→ Records for this exercise
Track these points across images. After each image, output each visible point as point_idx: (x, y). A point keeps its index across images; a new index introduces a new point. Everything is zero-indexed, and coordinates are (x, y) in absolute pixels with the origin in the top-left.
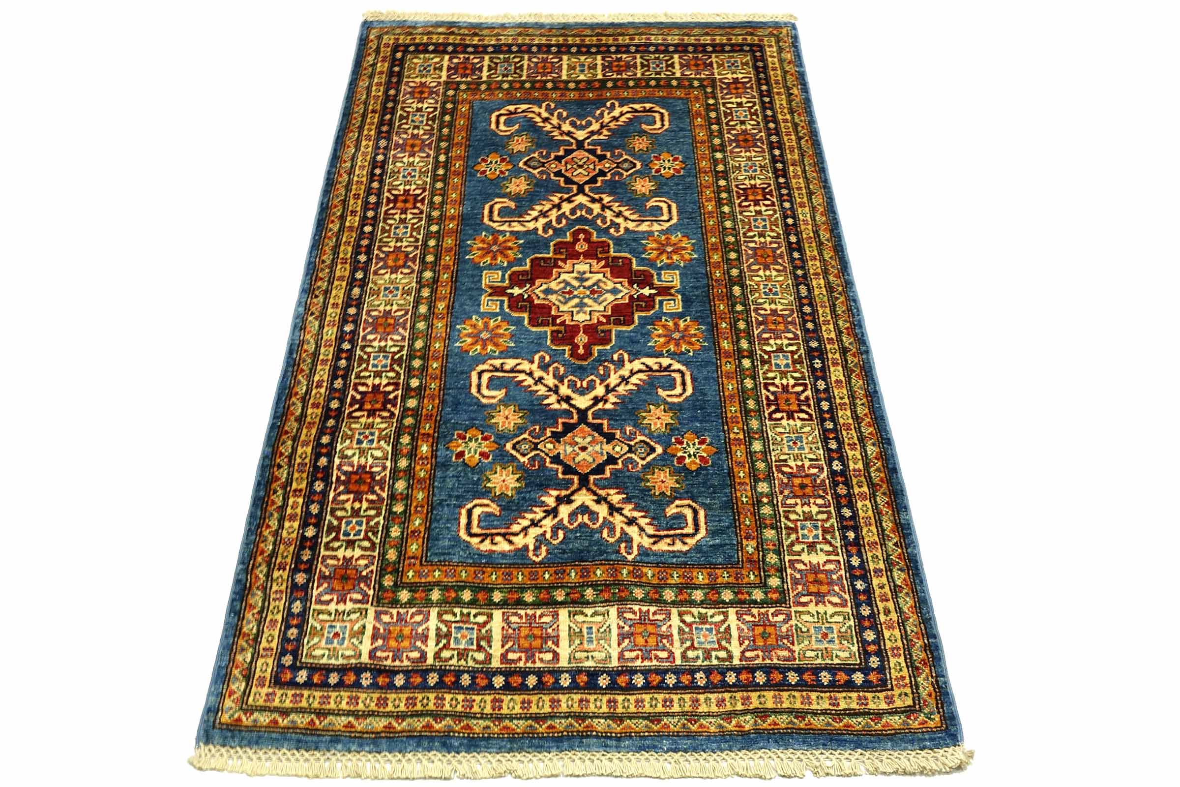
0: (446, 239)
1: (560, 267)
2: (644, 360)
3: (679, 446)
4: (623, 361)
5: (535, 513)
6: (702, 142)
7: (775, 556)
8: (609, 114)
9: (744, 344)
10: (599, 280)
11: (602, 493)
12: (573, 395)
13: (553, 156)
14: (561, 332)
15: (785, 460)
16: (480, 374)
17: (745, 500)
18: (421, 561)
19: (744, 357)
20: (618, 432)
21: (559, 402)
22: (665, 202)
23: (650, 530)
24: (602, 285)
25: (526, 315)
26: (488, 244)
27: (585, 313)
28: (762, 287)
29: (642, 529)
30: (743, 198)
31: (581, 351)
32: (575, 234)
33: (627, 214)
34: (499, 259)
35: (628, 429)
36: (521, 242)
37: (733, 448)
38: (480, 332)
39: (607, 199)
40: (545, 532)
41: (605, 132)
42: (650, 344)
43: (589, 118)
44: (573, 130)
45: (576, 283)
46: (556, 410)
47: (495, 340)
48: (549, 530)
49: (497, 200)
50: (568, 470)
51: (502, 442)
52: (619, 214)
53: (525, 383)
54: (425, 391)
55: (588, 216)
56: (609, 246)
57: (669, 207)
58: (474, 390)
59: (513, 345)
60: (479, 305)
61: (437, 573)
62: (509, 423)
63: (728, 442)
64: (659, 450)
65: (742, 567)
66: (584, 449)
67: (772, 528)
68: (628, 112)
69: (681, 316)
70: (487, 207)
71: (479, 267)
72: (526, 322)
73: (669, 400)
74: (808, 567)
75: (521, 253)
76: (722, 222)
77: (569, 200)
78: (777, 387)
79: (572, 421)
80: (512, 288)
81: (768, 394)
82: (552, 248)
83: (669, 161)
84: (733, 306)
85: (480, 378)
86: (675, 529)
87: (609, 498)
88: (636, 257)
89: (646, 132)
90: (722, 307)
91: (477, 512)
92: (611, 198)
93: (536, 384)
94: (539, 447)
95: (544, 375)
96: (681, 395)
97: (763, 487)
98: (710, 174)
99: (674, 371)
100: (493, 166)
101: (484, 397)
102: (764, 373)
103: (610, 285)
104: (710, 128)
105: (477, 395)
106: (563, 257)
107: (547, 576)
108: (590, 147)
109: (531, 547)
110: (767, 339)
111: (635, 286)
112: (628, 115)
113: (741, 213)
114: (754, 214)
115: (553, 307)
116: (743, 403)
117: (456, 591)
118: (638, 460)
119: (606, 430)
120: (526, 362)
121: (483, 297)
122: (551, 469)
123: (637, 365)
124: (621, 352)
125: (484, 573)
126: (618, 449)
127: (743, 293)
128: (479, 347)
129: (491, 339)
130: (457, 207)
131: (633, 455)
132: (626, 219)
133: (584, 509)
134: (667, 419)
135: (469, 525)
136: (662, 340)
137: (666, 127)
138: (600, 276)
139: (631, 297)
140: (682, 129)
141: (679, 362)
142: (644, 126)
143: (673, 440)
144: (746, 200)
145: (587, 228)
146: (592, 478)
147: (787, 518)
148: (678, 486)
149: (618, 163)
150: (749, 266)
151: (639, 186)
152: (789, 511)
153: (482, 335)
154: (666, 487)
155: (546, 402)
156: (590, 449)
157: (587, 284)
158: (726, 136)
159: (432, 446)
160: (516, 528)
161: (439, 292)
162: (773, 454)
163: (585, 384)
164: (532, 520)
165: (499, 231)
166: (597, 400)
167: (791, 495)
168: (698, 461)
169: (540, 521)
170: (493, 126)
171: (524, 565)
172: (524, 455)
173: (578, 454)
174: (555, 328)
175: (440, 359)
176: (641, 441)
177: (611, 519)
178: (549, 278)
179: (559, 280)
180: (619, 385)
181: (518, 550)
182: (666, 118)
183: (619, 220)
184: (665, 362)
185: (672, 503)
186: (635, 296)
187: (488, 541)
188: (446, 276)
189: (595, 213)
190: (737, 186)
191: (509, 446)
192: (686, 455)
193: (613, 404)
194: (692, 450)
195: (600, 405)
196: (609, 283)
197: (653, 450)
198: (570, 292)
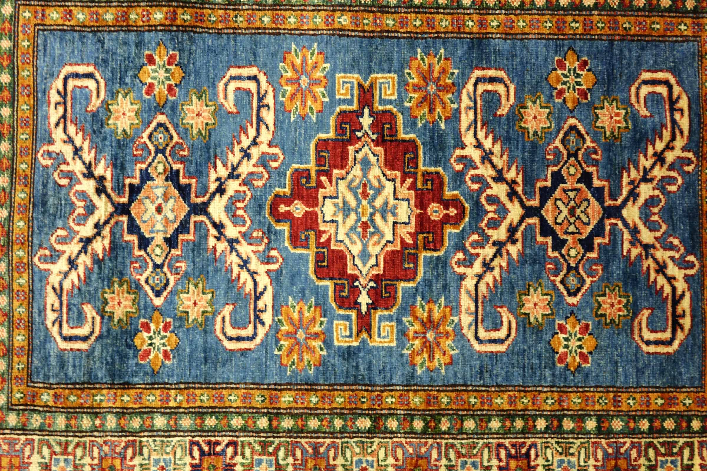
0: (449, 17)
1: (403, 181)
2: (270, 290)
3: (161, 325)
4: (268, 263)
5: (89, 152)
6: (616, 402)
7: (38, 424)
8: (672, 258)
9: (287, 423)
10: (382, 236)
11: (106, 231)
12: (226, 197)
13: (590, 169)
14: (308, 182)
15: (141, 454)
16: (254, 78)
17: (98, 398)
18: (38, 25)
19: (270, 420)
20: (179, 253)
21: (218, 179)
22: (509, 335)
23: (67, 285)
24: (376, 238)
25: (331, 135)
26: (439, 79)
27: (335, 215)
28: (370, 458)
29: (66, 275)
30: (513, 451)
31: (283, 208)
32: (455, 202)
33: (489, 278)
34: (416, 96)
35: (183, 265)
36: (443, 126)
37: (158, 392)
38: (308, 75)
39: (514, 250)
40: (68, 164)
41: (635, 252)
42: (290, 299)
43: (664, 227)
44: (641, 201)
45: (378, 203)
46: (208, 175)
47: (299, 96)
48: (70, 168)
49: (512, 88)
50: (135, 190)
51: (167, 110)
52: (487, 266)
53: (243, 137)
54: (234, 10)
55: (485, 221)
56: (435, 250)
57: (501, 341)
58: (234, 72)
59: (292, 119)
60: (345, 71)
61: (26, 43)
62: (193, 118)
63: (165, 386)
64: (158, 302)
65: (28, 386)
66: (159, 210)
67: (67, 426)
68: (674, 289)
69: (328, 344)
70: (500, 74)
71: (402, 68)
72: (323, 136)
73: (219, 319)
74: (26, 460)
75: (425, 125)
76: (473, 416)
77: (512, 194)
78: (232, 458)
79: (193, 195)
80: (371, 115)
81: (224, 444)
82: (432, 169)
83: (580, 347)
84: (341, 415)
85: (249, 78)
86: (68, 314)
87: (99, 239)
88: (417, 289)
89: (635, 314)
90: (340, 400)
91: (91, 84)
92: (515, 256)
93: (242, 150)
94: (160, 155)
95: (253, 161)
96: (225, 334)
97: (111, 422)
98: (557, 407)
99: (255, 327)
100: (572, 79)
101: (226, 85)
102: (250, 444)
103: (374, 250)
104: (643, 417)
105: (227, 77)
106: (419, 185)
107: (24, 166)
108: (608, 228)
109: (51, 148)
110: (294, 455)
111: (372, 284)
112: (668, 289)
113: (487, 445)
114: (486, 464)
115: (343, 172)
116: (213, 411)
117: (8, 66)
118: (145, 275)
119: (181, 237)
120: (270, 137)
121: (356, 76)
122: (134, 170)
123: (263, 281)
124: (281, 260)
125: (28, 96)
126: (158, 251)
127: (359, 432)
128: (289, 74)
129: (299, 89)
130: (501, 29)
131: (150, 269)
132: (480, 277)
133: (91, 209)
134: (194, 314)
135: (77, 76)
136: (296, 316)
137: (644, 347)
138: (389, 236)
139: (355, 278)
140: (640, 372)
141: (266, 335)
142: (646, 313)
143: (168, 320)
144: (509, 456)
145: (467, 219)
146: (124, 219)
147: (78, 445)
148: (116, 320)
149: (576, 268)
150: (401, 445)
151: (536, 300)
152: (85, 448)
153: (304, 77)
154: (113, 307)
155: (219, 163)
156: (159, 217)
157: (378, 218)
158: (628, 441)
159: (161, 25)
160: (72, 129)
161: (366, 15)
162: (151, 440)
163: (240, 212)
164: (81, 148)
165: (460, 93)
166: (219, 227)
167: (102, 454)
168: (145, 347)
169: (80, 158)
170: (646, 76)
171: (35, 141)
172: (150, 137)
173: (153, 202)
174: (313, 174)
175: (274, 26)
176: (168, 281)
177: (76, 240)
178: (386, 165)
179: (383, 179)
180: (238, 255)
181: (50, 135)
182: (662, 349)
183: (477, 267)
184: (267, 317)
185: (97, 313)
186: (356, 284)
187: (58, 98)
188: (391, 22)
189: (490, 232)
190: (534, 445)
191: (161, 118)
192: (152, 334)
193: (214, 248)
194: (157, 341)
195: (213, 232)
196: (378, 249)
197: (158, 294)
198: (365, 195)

→ What to do
In the data above, please extract the lines from the first one through the line with "68: (628, 112)", exactly, and keep pictures out.

→ Output below
Track these points across images. After each image, output each visible point as point_idx: (x, y). A point keeps its index across images; a new index introduces a new point. Everything is zero-indexed, and coordinates are (x, y) in absolute pixels with the origin in the top-left.
0: (446, 239)
1: (560, 267)
2: (644, 360)
3: (679, 446)
4: (623, 361)
5: (535, 513)
6: (702, 142)
7: (775, 556)
8: (609, 114)
9: (744, 344)
10: (599, 280)
11: (602, 493)
12: (573, 395)
13: (553, 156)
14: (561, 332)
15: (785, 460)
16: (480, 374)
17: (745, 500)
18: (421, 561)
19: (744, 357)
20: (618, 432)
21: (559, 402)
22: (665, 202)
23: (650, 530)
24: (602, 285)
25: (526, 315)
26: (488, 244)
27: (585, 313)
28: (762, 287)
29: (642, 529)
30: (743, 198)
31: (581, 351)
32: (575, 234)
33: (627, 214)
34: (499, 259)
35: (628, 429)
36: (521, 242)
37: (733, 448)
38: (480, 332)
39: (607, 199)
40: (545, 532)
41: (605, 132)
42: (650, 344)
43: (589, 118)
44: (573, 130)
45: (576, 283)
46: (556, 410)
47: (495, 340)
48: (549, 530)
49: (497, 200)
50: (568, 470)
51: (502, 442)
52: (619, 214)
53: (525, 383)
54: (425, 391)
55: (588, 216)
56: (609, 246)
57: (669, 207)
58: (474, 390)
59: (513, 345)
60: (479, 305)
61: (437, 573)
62: (509, 423)
63: (728, 442)
64: (659, 450)
65: (742, 567)
66: (584, 449)
67: (772, 528)
68: (628, 112)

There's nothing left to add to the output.